Dangerous Workflow
ID |
dangerous_workflow |
Severity |
critical |
Family |
CI/ CD tools |
Tags |
cicd-sec-04, cicd-security, cicd_code_injection, infrastructure, reachable, security, supply-chain |
Description
Does the project avoid dangerous coding patterns in CI workflows?
This check determines whether the project’s GitHub Action workflows has dangerous code patterns. Some examples of these patterns are untrusted code checkouts, logging github context and secrets, or use of potentially untrusted inputs in scripts.
Reference: OpenSSF Scorecard - Dangerous Workflow.
Security
Using dangerous coding in CI workflows makes the repository vulnerable to compromise.
Attackers might access repository secrets or run build scripts controlled by the author of a PR.

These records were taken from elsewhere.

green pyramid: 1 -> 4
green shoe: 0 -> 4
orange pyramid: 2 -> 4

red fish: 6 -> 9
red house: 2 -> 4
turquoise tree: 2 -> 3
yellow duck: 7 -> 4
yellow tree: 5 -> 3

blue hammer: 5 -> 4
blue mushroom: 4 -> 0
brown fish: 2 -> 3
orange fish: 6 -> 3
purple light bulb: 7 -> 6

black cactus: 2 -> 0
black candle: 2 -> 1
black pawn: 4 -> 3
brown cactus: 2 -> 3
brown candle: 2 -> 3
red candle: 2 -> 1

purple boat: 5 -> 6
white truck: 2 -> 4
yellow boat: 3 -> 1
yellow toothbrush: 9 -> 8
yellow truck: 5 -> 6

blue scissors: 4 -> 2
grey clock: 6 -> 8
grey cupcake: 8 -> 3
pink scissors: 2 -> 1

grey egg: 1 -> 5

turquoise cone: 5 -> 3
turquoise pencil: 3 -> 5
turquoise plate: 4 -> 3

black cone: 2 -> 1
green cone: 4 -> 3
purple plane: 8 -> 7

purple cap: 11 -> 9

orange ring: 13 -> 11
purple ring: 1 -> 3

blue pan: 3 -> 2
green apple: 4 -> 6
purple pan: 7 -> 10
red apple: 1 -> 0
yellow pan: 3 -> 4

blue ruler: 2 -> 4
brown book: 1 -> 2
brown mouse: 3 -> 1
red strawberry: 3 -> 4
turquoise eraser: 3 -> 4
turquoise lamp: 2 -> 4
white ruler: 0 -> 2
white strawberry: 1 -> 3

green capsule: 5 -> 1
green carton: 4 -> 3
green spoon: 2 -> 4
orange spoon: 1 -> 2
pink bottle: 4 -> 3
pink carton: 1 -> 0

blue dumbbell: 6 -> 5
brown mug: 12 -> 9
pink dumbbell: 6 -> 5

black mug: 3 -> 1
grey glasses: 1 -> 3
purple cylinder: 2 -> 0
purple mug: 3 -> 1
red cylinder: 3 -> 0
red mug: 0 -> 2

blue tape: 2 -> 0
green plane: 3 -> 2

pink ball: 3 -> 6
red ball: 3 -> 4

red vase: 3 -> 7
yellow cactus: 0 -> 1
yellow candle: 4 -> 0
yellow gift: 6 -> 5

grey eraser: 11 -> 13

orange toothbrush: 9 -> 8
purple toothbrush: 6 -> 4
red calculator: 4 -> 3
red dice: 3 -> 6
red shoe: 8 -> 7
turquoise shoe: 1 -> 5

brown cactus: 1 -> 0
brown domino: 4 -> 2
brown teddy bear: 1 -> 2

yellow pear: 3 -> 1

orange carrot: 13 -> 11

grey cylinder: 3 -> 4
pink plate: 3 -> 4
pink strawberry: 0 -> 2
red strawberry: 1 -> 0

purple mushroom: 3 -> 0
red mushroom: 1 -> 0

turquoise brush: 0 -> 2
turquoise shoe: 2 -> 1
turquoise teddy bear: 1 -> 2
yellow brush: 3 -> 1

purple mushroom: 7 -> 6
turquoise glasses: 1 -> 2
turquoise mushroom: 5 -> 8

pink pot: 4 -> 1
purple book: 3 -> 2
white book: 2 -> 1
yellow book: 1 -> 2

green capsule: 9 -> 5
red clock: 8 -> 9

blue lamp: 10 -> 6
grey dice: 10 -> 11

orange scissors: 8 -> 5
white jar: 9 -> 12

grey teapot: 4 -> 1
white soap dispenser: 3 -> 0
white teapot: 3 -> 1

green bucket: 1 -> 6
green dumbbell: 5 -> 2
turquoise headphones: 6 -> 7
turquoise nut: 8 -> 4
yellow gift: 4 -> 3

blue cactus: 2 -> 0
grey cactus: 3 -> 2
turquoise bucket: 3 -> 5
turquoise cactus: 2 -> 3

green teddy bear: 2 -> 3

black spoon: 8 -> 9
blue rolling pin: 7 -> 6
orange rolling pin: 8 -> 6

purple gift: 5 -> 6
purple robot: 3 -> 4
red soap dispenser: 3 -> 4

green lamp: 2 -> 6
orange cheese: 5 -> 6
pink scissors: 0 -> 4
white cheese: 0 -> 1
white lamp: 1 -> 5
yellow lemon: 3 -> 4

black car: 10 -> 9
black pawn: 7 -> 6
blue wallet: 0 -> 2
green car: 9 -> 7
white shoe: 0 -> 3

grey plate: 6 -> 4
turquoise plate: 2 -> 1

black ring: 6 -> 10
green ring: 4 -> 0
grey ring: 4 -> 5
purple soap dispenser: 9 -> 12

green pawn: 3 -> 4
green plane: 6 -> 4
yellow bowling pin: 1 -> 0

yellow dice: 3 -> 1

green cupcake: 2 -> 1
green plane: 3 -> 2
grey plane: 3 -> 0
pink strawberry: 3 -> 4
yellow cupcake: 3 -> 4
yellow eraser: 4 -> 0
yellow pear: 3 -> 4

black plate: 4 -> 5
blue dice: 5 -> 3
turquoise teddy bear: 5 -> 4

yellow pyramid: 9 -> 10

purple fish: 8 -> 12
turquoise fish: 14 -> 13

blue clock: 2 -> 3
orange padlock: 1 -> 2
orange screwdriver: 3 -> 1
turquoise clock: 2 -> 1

The following patterns are checked:
- Untrusted Code Checkout
-
This is the misuse of potentially dangerous triggers. A well-know example for Github are the
pull_request_target
orworkflow_run
workflow triggers used in conjunction with an explicit pull request checkout. Workflows triggered withpull_request_target
/workflow_run
have write permission to the target repository and access to target repository secrets. With the PR checkout, PR authors may compromise the repository, for example, by using build scripts controlled by the author of the PR, or by reading token in memory. This check does not detect whether untrusted code checkouts are used safely, for example, only on pull request that have been assigned a label. - Script Injection with Untrusted Context Variables
-
This pattern detects whether a workflow’s inline script may execute untrusted input from attackers. This occurs when an attacker adds malicious commands and scripts to a context. When a workflow runs, these strings may be interpreted as code that is executed on the runner. Attackers can add their own content to certain SCM context variables that are considered untrusted, for example,
github.event.issue.title
for GitHub. These values should not flow directly into executable code.